Task to complete: Every record must be repeated precisely as it stands.

Data records:
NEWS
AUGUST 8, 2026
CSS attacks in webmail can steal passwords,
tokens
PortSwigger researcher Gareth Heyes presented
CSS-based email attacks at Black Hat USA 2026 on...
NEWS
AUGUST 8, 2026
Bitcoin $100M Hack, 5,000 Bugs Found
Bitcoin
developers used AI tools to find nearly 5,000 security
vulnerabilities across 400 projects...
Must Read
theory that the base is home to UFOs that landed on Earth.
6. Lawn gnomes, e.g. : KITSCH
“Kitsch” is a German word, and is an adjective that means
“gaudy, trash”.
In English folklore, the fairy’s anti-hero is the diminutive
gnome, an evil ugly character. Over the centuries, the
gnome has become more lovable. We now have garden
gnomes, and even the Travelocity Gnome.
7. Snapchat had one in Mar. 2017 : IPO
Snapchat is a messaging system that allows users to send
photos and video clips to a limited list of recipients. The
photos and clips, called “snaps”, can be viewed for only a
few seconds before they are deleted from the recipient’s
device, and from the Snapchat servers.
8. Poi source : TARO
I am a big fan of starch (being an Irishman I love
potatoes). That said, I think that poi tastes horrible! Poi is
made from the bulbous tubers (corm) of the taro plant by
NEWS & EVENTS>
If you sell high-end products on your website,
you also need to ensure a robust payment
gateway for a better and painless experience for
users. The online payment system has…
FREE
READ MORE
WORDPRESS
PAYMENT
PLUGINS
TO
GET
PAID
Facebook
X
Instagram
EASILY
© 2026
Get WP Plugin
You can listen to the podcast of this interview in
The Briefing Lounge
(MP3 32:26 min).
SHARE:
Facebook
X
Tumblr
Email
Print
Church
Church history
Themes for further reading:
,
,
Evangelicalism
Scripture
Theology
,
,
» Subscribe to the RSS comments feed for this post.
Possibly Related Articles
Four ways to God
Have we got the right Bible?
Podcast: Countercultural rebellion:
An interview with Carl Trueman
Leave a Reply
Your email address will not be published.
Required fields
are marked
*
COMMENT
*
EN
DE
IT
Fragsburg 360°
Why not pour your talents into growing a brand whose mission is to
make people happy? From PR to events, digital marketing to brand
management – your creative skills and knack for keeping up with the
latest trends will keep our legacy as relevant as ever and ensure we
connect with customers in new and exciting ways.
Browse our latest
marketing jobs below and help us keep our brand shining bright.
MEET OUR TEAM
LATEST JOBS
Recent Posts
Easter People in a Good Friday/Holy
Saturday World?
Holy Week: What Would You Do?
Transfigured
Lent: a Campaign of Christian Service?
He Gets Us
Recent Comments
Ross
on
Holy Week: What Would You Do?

Exercise answer:
NEWS
AUGUST 8, 2026
CSS attacks in webmail can steal passwords,
tokens
PortSwigger researcher Gareth Heyes presented
CSS-based email attacks at Black Hat USA 2026 on...
NEWS
AUGUST 8, 2026
Bitcoin $100M Hack, 5,000 Bugs Found
Bitcoin
developers used AI tools to find nearly 5,000 security
vulnerabilities across 400 projects...
Must Read
theory that the base is home to UFOs that landed on Earth.
6. Lawn gnomes, e.g. : KITSCH
“Kitsch” is a German word, and is an adjective that means
“gaudy, trash”.
In English folklore, the fairy’s anti-hero is the diminutive
gnome, an evil ugly character. Over the centuries, the
gnome has become more lovable. We now have garden
gnomes, and even the Travelocity Gnome.
7. Snapchat had one in Mar. 2017 : IPO
Snapchat is a messaging system that allows users to send
photos and video clips to a limited list of recipients. The
photos and clips, called “snaps”, can be viewed for only a
few seconds before they are deleted from the recipient’s
device, and from the Snapchat servers.
8. Poi source : TARO
I am a big fan of starch (being an Irishman I love
potatoes). That said, I think that poi tastes horrible! Poi is
made from the bulbous tubers (corm) of the taro plant by
NEWS & EVENTS>
If you sell high-end products on your website,
you also need to ensure a robust payment
gateway for a better and painless experience for
users. The online payment system has…
FREE
READ MORE
WORDPRESS
PAYMENT
PLUGINS
TO
GET
PAID
Facebook
X
Instagram
EASILY
© 2026
Get WP Plugin
You can listen to the podcast of this interview in
The Briefing Lounge
(MP3 32:26 min).
SHARE:
Facebook
X
Tumblr
Email
Print
Church
Church history
Themes for further reading:
,
,
Evangelicalism
Scripture
Theology
,
,
» Subscribe to the RSS comments feed for this post.
Possibly Related Articles
Four ways to God
Have we got the right Bible?
Podcast: Countercultural rebellion:
An interview with Carl Trueman
Leave a Reply
Your email address will not be published.
Required fields
are marked
*
COMMENT
*
EN
DE
IT
Fragsburg 360°
Why not pour your talents into growing a brand whose mission is to
make people happy? From PR to events, digital marketing to brand
management – your creative skills and knack for keeping up with the
latest trends will keep our legacy as relevant as ever and ensure we
connect with customers in new and exciting ways.
Browse our latest
marketing jobs below and help us keep our brand shining bright.
MEET OUR TEAM
LATEST JOBS
Recent Posts
Easter People in a Good Friday/Holy
Saturday World?
Holy Week: What Would You Do?
Transfigured
Lent: a Campaign of Christian Service?
He Gets Us
Recent Comments
Ross
on
Holy Week: What Would You Do?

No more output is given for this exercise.